Stored data entries
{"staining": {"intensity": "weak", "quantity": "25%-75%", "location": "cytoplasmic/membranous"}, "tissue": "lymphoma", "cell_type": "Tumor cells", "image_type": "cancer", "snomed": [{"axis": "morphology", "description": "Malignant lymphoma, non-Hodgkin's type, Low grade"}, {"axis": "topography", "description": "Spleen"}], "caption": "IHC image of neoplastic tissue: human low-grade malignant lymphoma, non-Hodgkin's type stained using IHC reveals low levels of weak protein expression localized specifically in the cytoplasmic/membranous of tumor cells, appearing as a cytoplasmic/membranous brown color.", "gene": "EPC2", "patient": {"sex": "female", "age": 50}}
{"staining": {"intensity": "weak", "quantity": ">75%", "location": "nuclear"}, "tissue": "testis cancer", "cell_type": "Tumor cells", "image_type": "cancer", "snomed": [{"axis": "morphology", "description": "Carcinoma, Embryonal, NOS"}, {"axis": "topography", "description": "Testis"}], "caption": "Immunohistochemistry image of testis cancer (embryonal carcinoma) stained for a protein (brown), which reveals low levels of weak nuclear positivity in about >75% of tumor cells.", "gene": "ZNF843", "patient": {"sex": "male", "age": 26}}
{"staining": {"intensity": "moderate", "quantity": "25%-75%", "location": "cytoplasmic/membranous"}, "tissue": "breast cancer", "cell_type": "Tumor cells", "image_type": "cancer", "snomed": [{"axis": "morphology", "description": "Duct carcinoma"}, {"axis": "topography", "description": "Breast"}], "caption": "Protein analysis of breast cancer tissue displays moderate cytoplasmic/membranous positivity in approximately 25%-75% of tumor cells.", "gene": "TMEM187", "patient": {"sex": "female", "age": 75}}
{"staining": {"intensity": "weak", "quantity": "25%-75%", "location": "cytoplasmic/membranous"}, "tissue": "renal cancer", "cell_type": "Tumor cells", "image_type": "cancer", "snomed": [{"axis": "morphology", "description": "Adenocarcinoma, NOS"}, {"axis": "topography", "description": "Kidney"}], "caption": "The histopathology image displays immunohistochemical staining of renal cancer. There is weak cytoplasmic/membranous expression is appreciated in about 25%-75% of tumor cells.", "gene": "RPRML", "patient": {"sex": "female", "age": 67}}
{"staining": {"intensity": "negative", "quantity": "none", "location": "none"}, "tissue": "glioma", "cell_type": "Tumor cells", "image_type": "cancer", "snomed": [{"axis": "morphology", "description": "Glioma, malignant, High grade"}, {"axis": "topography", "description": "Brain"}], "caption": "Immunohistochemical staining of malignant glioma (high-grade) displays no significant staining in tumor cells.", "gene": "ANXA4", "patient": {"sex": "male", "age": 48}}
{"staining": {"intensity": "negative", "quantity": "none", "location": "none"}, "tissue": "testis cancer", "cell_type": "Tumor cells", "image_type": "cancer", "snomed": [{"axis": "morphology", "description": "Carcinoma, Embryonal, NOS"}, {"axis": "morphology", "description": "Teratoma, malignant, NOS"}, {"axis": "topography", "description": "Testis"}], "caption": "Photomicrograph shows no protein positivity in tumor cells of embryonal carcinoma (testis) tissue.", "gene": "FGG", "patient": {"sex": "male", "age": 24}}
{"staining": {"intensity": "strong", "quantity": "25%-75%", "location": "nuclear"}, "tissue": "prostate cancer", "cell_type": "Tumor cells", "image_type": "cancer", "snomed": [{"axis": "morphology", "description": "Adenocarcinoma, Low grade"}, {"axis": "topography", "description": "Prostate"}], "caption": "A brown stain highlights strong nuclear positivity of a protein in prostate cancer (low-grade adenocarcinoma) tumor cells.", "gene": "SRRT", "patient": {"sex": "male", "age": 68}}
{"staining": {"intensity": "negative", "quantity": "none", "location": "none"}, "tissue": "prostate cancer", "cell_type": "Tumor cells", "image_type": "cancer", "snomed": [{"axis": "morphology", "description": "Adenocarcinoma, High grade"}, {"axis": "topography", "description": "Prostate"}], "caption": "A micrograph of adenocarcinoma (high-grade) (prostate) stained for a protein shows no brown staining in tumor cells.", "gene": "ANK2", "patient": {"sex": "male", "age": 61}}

## Your goal
In the data above, find the line that contains "histopathology image displays" and the line that contains "shows no protein". Repeat exactly those lines and every line between them, and only those.

## Task result
{"staining": {"intensity": "weak", "quantity": "25%-75%", "location": "cytoplasmic/membranous"}, "tissue": "renal cancer", "cell_type": "Tumor cells", "image_type": "cancer", "snomed": [{"axis": "morphology", "description": "Adenocarcinoma, NOS"}, {"axis": "topography", "description": "Kidney"}], "caption": "The histopathology image displays immunohistochemical staining of renal cancer. There is weak cytoplasmic/membranous expression is appreciated in about 25%-75% of tumor cells.", "gene": "RPRML", "patient": {"sex": "female", "age": 67}}
{"staining": {"intensity": "negative", "quantity": "none", "location": "none"}, "tissue": "glioma", "cell_type": "Tumor cells", "image_type": "cancer", "snomed": [{"axis": "morphology", "description": "Glioma, malignant, High grade"}, {"axis": "topography", "description": "Brain"}], "caption": "Immunohistochemical staining of malignant glioma (high-grade) displays no significant staining in tumor cells.", "gene": "ANXA4", "patient": {"sex": "male", "age": 48}}
{"staining": {"intensity": "negative", "quantity": "none", "location": "none"}, "tissue": "testis cancer", "cell_type": "Tumor cells", "image_type": "cancer", "snomed": [{"axis": "morphology", "description": "Carcinoma, Embryonal, NOS"}, {"axis": "morphology", "description": "Teratoma, malignant, NOS"}, {"axis": "topography", "description": "Testis"}], "caption": "Photomicrograph shows no protein positivity in tumor cells of embryonal carcinoma (testis) tissue.", "gene": "FGG", "patient": {"sex": "male", "age": 24}}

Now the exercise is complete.